What technology shouldn’t be used for is to completely replace the critical thinking skills of humans. Templates, dictation, copy and paste, and prepopulated autofill phrases should be leveraged to create sustainable, efficient work habits.

Think of Note Bloat as a Patient Experience Issue
Thus far, much of this discussion has centered on deconstructing the structures and assumptions associated with note bloat. What they culminate into is that bloated notes aren’t a case of verbose physicians. Rather, it’s a patient experience issue.

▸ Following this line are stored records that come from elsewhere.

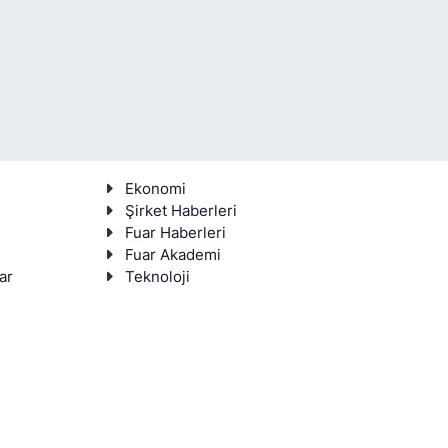
Ekonomi
Şirket Haberleri
Fuar Haberleri
Fuar Akademi
ar
Teknoloji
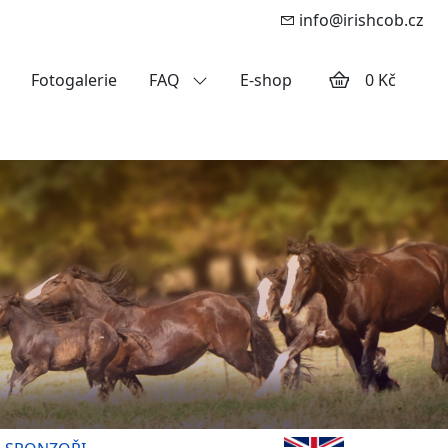
info@irishcob.cz
Fotogalerie
FAQ
E-shop
0 Kč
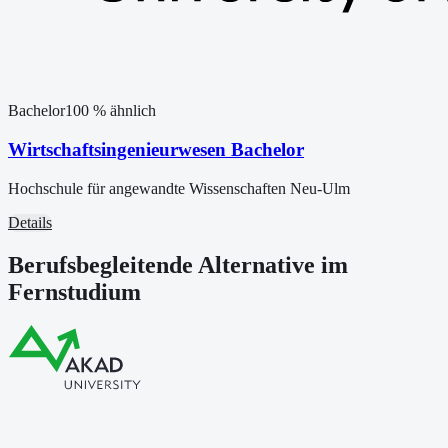
Bachelor
100
% ähnlich
Wirtschaftsingenieurwesen Bachelor
Hochschule für angewandte Wissenschaften Neu-Ulm
Details
Berufsbegleitende Alternative im
Fernstudium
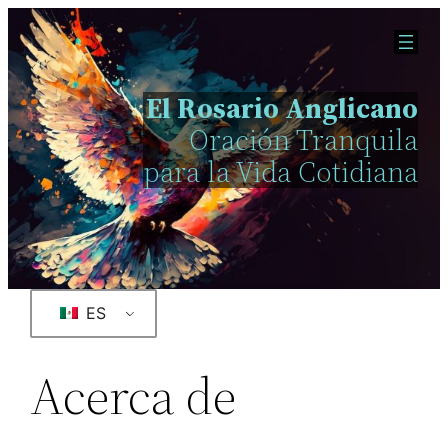
Saltar
al
contenido
El Rosario Anglicano
Oración Tranquila
para la Vida Cotidiana
ES
Acerca de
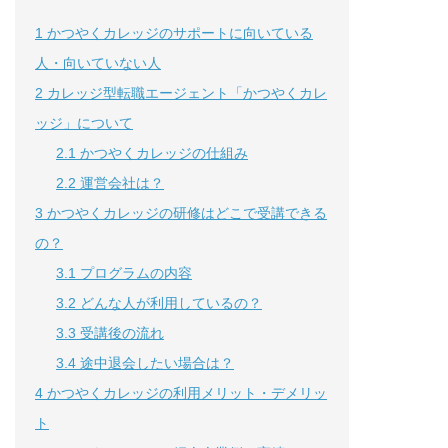
1
かつやくカレッジのサポートに向いている
人・向いていない人
2
カレッジ型転職エージェント「かつやくカレ
ッジ」について
2.1
かつやくカレッジの仕組み
2.2
運営会社は？
3
かつやくカレッジの研修はどこで受講できる
の？
3.1
プログラムの内容
3.2
どんな人が利用しているの？
3.3
受講後の流れ
3.4
途中退会したい場合は？
4
かつやくカレッジの利用メリット・デメリッ
ト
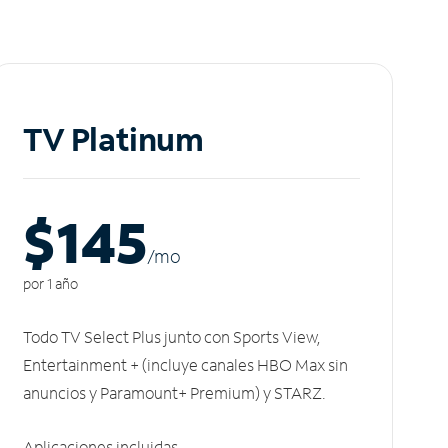
TV Platinum
$145
/m
o
por 1 año
Todo TV Select Plus junto con Sports View,
Entertainment + (incluye canales HBO Max sin
anuncios y Paramount+ Premium) y STARZ.
Aplicaciones incluidas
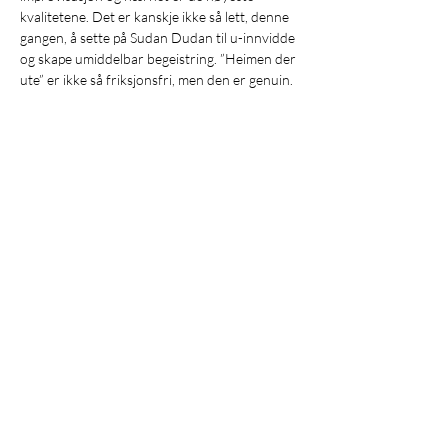
kvalitetene. Det er kanskje ikke så lett, denne 
gangen, å sette på Sudan Dudan til u-innvidde 
og skape umiddelbar begeistring. ”Heimen der 
ute” er ikke så friksjonsfri, men den er genuin. 
Gjennom Valdres-fjell og Grorud-daler via 
Telemark har tonene funnet nye veger og 
gamle stier, de fletter seg inn i hverandre og 
søker seg hjem og søker seg ut.
Adresse:
M
usikkbyen
Trondheim,
Pir II 13A
7010 Trondheim
E-post:
post@trondheimfolk.no
Tlf:
950 74 577
Org.nr.:
914942802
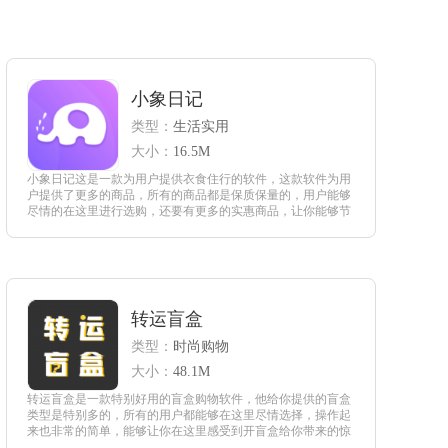
小象日记
类型：
生活实用
大小：
16.5M
小象日记这是一款为用户提供衣食住行的软件，这款软件为用
户提供了更多的商品，所有的商品都是保质保量的，用户能够
尽情的在这里进行选购，还要有更多的实惠商品，让你能够节
省更多的开支，通过软件来进行购买，享受到购物的方面。
查看
转运盲盒
类型：
时尚购物
大小：
48.1M
转运盲盒是一款特别好用的盲盒购物软件，他给你提供的盲盒
类型是特别多的，所有的用户都能够在这里尽情选择，操作起
来也非常的简单，能够让你在这里感受到开盲盒给你带来的惊
喜，每次开盒都可以让你感受到更多的好运，让你特别的满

Regardless of what a patient presents with—a sore throat, pain in their chest, a broken bone—they’re seeking the attention of professionals. They need help and want to be seen, heard, and taken seriously.

The time a clinician spends looking at a computer screen, completing or reading notes, is time taken away from being face to face with the patient and understanding what’s happening. If they’re trying to rush out of the room to quickly finish a note before the next patient, that’s less time with the patient. And if they’re consistently staying late after their shifts to complete notes, they’re unlikely to show up the next day at their best.

As for coders, the time they spend reviewing notes is time that affects the accuracy and timeliness of billing. And if they need a fine-tooth comb to parse through each note, they’re likely not going to do their best work either.

Patients need their care teams to be there for them. From the moment they come in the door all the way to receiving a bill, notes are behind it all. It’s going to take a team effort from across different functions, disciplines, and needs to make it work.

Note Bloat Prognosis
Note bloat doesn’t have to plague care settings. Digestible, actionable steps and making progress where it’s possible will help treat a dynamic challenge. What will your team do to handle note bloat at your facility?

— Kory Anderson, MD, is the medical director of physician advisor services, CDI, and quality, and a hospitalist at Intermountain Healthcare’s trauma facilities who’s responsible for physician utilization review, CDI, physician education, physician appeals and denials, and quality care and reporting.

— Kearstin Jorgenson MSM, CPC, COC, is the operations director for Intermountain Physician Advisor Services, supporting the operations for physician utilization review, CDI, physician education, and physician appeals and denials. Jorgenson has worked at Intermountain Healthcare for 20 years, holding several leadership roles and operationalizing a new department of 60 individuals, including nurses, coders, and analysts.